* _What needs to be done_:
Render every line of the listing as a Markdown table with the columns "Row" and "Extracted line", numbering the rows and omitting blank lines. Exclude the pictures from the table.

Page-level text extractions:
□ □ □ □ □ □ □
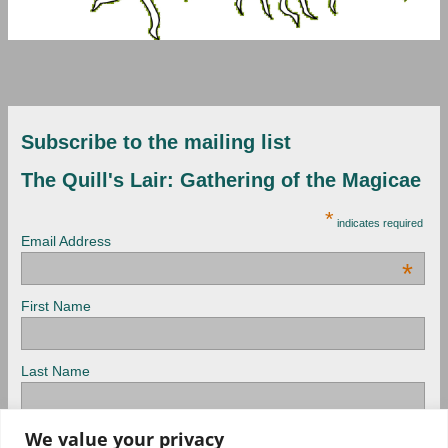
Subscribe to the mailing list
The Quill's Lair: Gathering of the Magicae
*
indicates required
Email Address
*
First Name
Last Name
We value your privacy
View previous campaigns.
□ □ □ □ □ □ □
* _Result of this task_:
| Row | Extracted line |
|---|---|
| 1 | Subscribe to the mailing list |
| 2 | The Quill's Lair: Gathering of the Magicae |
| 3 | * |
| 4 | indicates required |
| 5 | Email Address |
| 6 | * |
| 7 | First Name |
| 8 | Last Name |
| 9 | We value your privacy |
| 10 | View previous campaigns. |